◆ **Aufgabenstellung**: Führe den Bericht über die nächtliche Sternbeobachtung mit dem Dobson nach seinem letzten Satz weiter.

Mit Warp 3 ins Morgengrauen

  • 02.5./03.05.24



    Während ich die Nasi-Goreng- Pfanne im Turbogang löffele, überlege ich, welche Verpackungs- und Transportvariante ich meinem 12“ Dobson zukommen lassen soll. Klobiger Riesensack der alles gegen äußerliche Einflüsse schützt oder den kleineren ergonomischen Rucksack, wo weniger reinpasst und die Wiege/ Rockerbox außen am Rucksack baumelt.


    Ich wählte den Hinkelstein. Der Nachmittag sah auf einmal doch wieder vom Saharastaub beeinträchtigt aus, wohingegen der Morgen mit klarer Sonne strahlte, die mir schon eine tolle Wiedehopfbeobachtung und Eisvogelbeobachtung (Videos) beschert hatte.


    Das Wetter schien eine Lücke im Nordosten Deutschlands zuzulassen, wo sich die Sterne frei von Zirren zeigen sollten. Aber je der frühe Nachmittag machte wieder alles spannend.


    Gut, wenn man sich da verabredet hat, dann fällt es leichter die Sache auch durchzuziehen.


    Ich drückte den Knopf am E-Bike und es zog mich auf meinen Berg durch den ausgesprochen milden Wald. die Dämmerung ist ungewohnt für mich, meist bin ich im Stockfinsterer unterwegs. In dem Licht meiner Fahrradlampe ziehen sich kleinste Fäden in Fahrtrichtung welche glitzern. Was ist DAS denn? Bald wird klar, es sind feinste Partikel in der Luft, welche sich in feinsten Strahlen äußern, weil sie reflektieren – wie Nebel – nur in fest und in der optischen Breite wie Spinnenweben.


    Als es den finalen Anstieg hinaufging, sah ich an meinem Platz eine Lampe aufblitzen. Anscheinend war Andreas schon da, mit dem ich mich verabredet hatte? Aber wo ist das Auto? Lautlos war mir ja klar, aber nun auch unsichtbar? Ich biege in den Feldweg ein, auf einmal verlangsamt hinter mir ein Auto. Andreas! nanu? Ich dachte er ist schon aufm Feld? Ich drehte mich vergnügt um, dass wir sekundengleich eintrafen und bekräftigte meine Freude der anstehenden Nacht mit einem Daumen nach oben.


    Wir fuhren vorsichtig jeder mit seinem Gefährt die sandige Huckelpiste bis zum Aufstellort. Von dem ominösen Licht vorher keine Spur. Wir waren 21.30 Uhr am Platz und hatten eine gute Stunde zeit, erstmal bis zu quatschen und uns einzurichten.Da ich meinem Ruf gerecht werden muss, hatte ich kaum dass ich in der Landschaft stand gleich mal was zu Mampfen in der Hand. Dass dies ein gesunder Apfel war, kann man an dieser Stelle ja mal aussen vor lassen ;)


    Denn ich hatte Durst, schon von dieser kurzen Strecke von 12 Minuten Elektrokurbelei.

◆ **Datenabschnitt**:
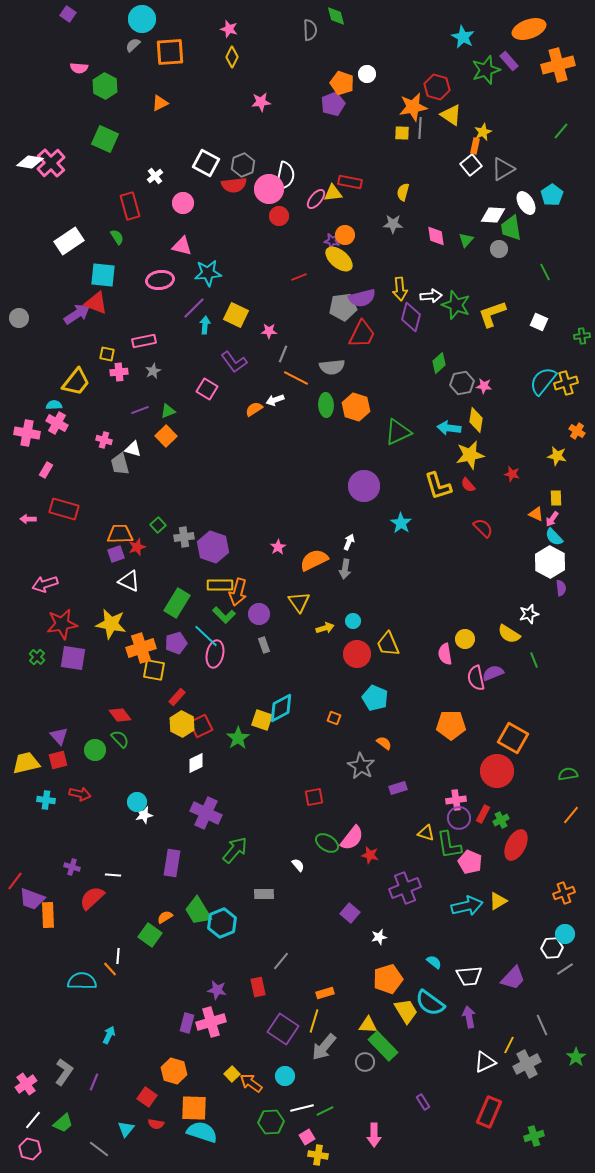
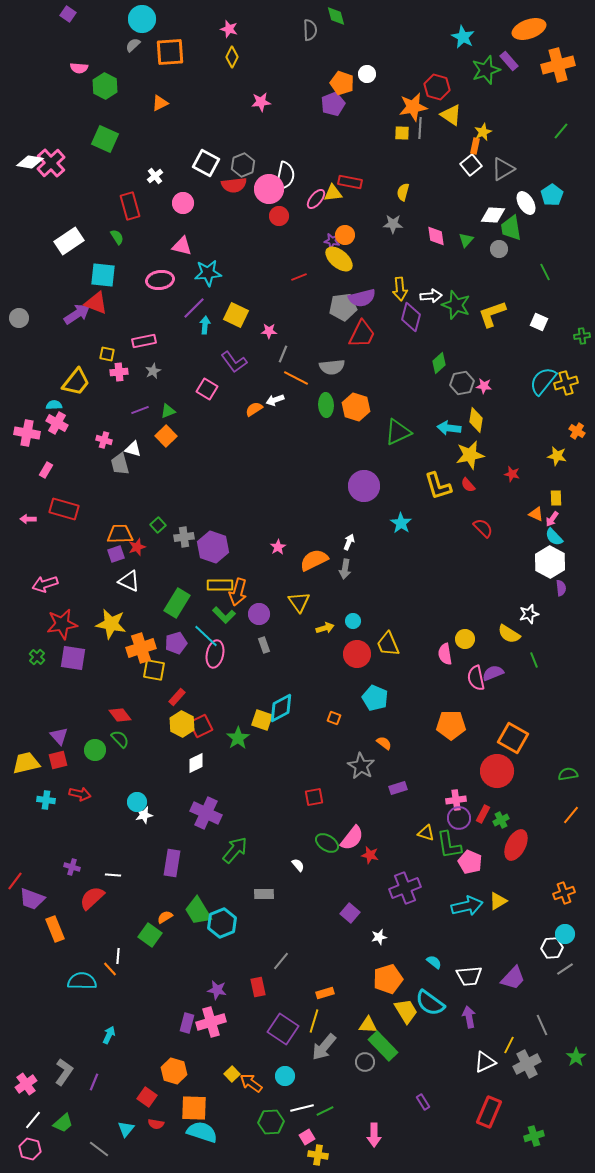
orange rectangle at (48, 915): moved 7 px right, 14 px down; rotated 20 degrees counterclockwise
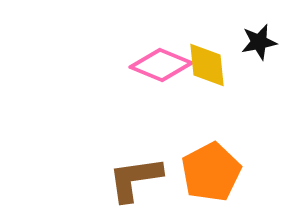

◆ **Antwort**:
    Ich berichtete Andreas von diesen seltsamen Leuchtefäden vor meiner Fahrradlampe und er verweis mich auf den unweit stehenden Raps und die generelle Rapsblüte. Tatsächlich, auf der Straße hats auch etwas süßlich gerochen. Aber die ganze Strecke über das gleiche Bild, wo der Wald doch eigentlich bisl filtern müsste? Zudem standen wir am frisch bereinigten Acker. Purer Sand – und das beste: es war windig. Und zwar aus Richtung sandiger Acker Richtung unsere Teleskope…


    Das konnte heiter werden! Immerhin: nix Feuchte, nix Mücken.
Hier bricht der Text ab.